Taking a turn at the other transceiver on the east side of the porch was Phil Martin, 15, a licensed ham operator from upstate New York who was visiting his grandmother, Kathryn Matthews, a lighthouse trustee. Phil, who has volunteered at the lighthouse as a tour guide, made several contacts over the 40-meter band. After he handed off the microphone to the next ham, Phil joined lighthouse trustee Conrad Yauch in polishing the front door knocker and handle.
Dozen States and Points East
The event was not a competition, but an exciting challenge in which all present shared in the satisfaction of making contacts and exchanging information with fellow hams near and far – some very far away. When a ham reached a state or country not previously contacted, word quickly spread across the porch and the excitement grew.
One of the first transmissions picked up loud and clear by the local hams during the listening period was a CQ signal from a lighthouse in Belgium, although the Belgian operator did not pick up Sea Girt’s response. Antenna height, radio power and especially atmospherics are factors that make signal transmission – propagation – unpredictable.
The determined operators at Sea Girt Lighthouse pressed on and succeeded in reaching hams in more than a dozen states, including neighboring states as well as Indiana, Kentucky, Michigan, North Carolina, Tennessee, Virginia and West Virginia.
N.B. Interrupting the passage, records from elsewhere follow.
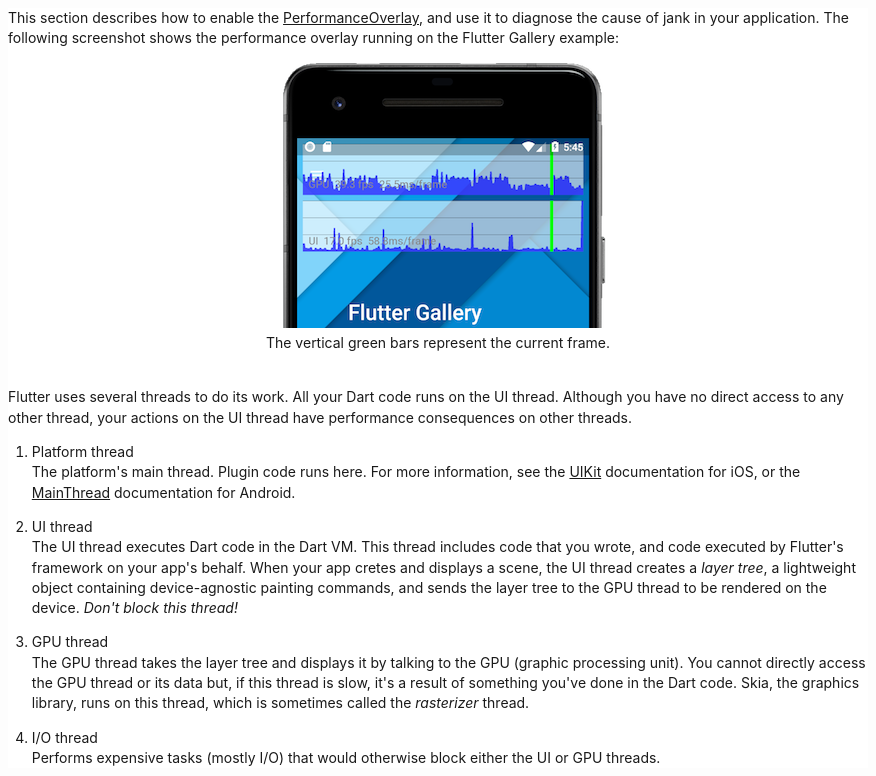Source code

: This section describes how to enable the
[PerformanceOverlay,](https://docs.flutter.io/flutter/widgets/PerformanceOverlay-class.html)
and use it to diagnose the cause of jank in your application.
The following screenshot shows the performance overlay running on the Flutter
Gallery example:

<center><img src="images/performance-overlay-green.png" alt="screenshot of performance overlay showing zero jank"></center>
<center>The vertical green bars represent the current frame.</center><br>

Flutter uses several threads to do its work. All your Dart code runs on
the UI thread. Although you have no direct access to any other thread,
your actions on the UI thread have performance consequences on other threads.

1. Platform thread<br>
   The platform's main thread. Plugin code runs here.
   For more information, see the
   [UIKit](https://developer.apple.com/documentation/uikit)
   documentation for iOS, or the
   [MainThread](https://developer.android.com/reference/android/support/annotation/MainThread.html)
   documentation for Android.

1. UI thread<br>
   The UI thread executes Dart code in the Dart VM.
   This thread includes code that you wrote, and code executed by
   Flutter's framework on your app's behalf.
   When your app cretes and displays a scene, the UI thread creates
   a _layer tree_, a lightweight object containing device-agnostic
   painting commands, and sends the layer tree to the GPU thread to
   be rendered on the device. _Don't block this thread!_

1. GPU thread<br>
   The GPU thread takes the layer tree and displays it by talking
   to the GPU (graphic processing unit). You cannot directly access
   the GPU thread or its data but, if this thread is slow,
   it's a result of something you've done in the Dart code.
   Skia, the graphics library, runs on this thread, which is sometimes
   called the _rasterizer_ thread.

1. I/O thread<br>
   Performs expensive tasks (mostly I/O) that would otherwise block
   either the UI or GPU threads.
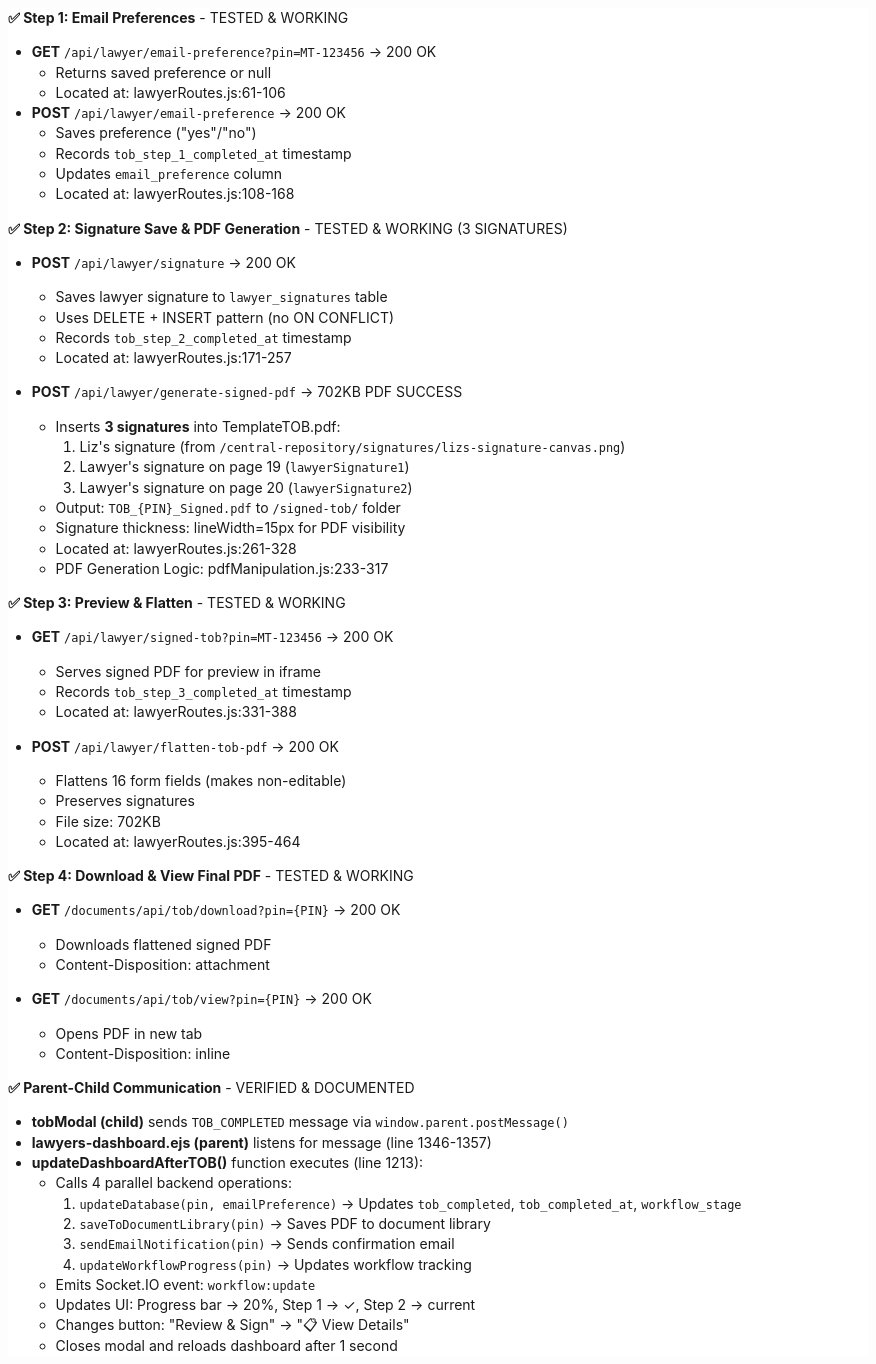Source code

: **✅ Step 1: Email Preferences** - TESTED & WORKING
- **GET** `/api/lawyer/email-preference?pin=MT-123456` → 200 OK
  - Returns saved preference or null
  - Located at: lawyerRoutes.js:61-106
- **POST** `/api/lawyer/email-preference` → 200 OK
  - Saves preference ("yes"/"no")
  - Records `tob_step_1_completed_at` timestamp
  - Updates `email_preference` column
  - Located at: lawyerRoutes.js:108-168

**✅ Step 2: Signature Save & PDF Generation** - TESTED & WORKING (3 SIGNATURES)
- **POST** `/api/lawyer/signature` → 200 OK
  - Saves lawyer signature to `lawyer_signatures` table
  - Uses DELETE + INSERT pattern (no ON CONFLICT)
  - Records `tob_step_2_completed_at` timestamp
  - Located at: lawyerRoutes.js:171-257

- **POST** `/api/lawyer/generate-signed-pdf` → 702KB PDF SUCCESS
  - Inserts **3 signatures** into TemplateTOB.pdf:
    1. Liz's signature (from `/central-repository/signatures/lizs-signature-canvas.png`)
    2. Lawyer's signature on page 19 (`lawyerSignature1`)
    3. Lawyer's signature on page 20 (`lawyerSignature2`)
  - Output: `TOB_{PIN}_Signed.pdf` to `/signed-tob/` folder
  - Signature thickness: lineWidth=15px for PDF visibility
  - Located at: lawyerRoutes.js:261-328
  - PDF Generation Logic: pdfManipulation.js:233-317

**✅ Step 3: Preview & Flatten** - TESTED & WORKING
- **GET** `/api/lawyer/signed-tob?pin=MT-123456` → 200 OK
  - Serves signed PDF for preview in iframe
  - Records `tob_step_3_completed_at` timestamp
  - Located at: lawyerRoutes.js:331-388

- **POST** `/api/lawyer/flatten-tob-pdf` → 200 OK
  - Flattens 16 form fields (makes non-editable)
  - Preserves signatures
  - File size: 702KB
  - Located at: lawyerRoutes.js:395-464

**✅ Step 4: Download & View Final PDF** - TESTED & WORKING
- **GET** `/documents/api/tob/download?pin={PIN}` → 200 OK
  - Downloads flattened signed PDF
  - Content-Disposition: attachment

- **GET** `/documents/api/tob/view?pin={PIN}` → 200 OK
  - Opens PDF in new tab
  - Content-Disposition: inline

**✅ Parent-Child Communication** - VERIFIED & DOCUMENTED
- **tobModal (child)** sends `TOB_COMPLETED` message via `window.parent.postMessage()`
- **lawyers-dashboard.ejs (parent)** listens for message (line 1346-1357)
- **updateDashboardAfterTOB()** function executes (line 1213):
  - Calls 4 parallel backend operations:
    1. `updateDatabase(pin, emailPreference)` → Updates `tob_completed`, `tob_completed_at`, `workflow_stage`
    2. `saveToDocumentLibrary(pin)` → Saves PDF to document library
    3. `sendEmailNotification(pin)` → Sends confirmation email
    4. `updateWorkflowProgress(pin)` → Updates workflow tracking
  - Emits Socket.IO event: `workflow:update`
  - Updates UI: Progress bar → 20%, Step 1 → ✓, Step 2 → current
  - Changes button: "Review & Sign" → "📋 View Details"
  - Closes modal and reloads dashboard after 1 second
They also connected with hams in Canada, Northern Ireland and points east.
Several lighthouses were contacted:
- Fire Island Lighthouse (built in 1826), the first beacon many European immigrants saw in the approach to New York Harbor and Ellis Island.
- Fort Niagara Lighthouse (1872) on the Niagara River facing Lake Ontario, at Fort Niagara.
- Marblehead Lighthouse (1821), on Lake Erie near Sandusky, Ohio. It is the oldest Great Lakes lighthouse in the U.S.
- Point Clark Lighthouse (1859), on Lake Huron, in Ontario, Canada.
Contact was also made with a lighthouse in Maine, although the transmission cut out before the lighthouse could be identified.
Several times during the day, veteran hams turned off the microphones and plugged in their keys to transmit Morse code, which has the advantage of traveling farther than voice transmissions.
In the final hour of broadcasting, a ham working the 40-meter band scored the most distant contacts in quick succession. Working the key, he tapped out the CQ signal (– • – – • – • – ).
The signal bounced from the lighthouse porch up to the tower antenna and then skipped all the way to central Europe, eliciting a response from a ham in Russia. A few minutes later, the local ham was conversing by Morse code with a second ham operator in Russia.
Sharing the Sea Girt Story
Each contact was kept short, lasting only a minute or two, so that hams could get onto their next contact. During the brief exchange of technical information and location details, Sea Girt Lighthouse was identified as US00036. Each participating lighthouse had a different numeric designation.
The local operators, equipped with the same factsheet that tour guides use during Sunday tours, imparted a few historic Sea Girt Lighthouse details (built in 1896, 4th order Fresnel lens, projected its beacon 15 miles, illuminated a blind spot midway between Navesink and Barnegat Lighthouses).
73 and QSL
In the tradition of amateur radio, each operator ended a transmission either saying or taping out in Morse code the number “73,” which is ham shorthand for “best wishes.”
In the days that followed, yet another tradition was observed – the mailed exchange of QSL reply cards between operators who made contact during the event. Many hams proudly display their QSL cards in their radio shacks at home.
A QSL card is confirmation of a completed transmission. The hams who transmitted from Sea Girt Lighthouse appropriately sent their contacts picture postcards of the 114-year-old landmark.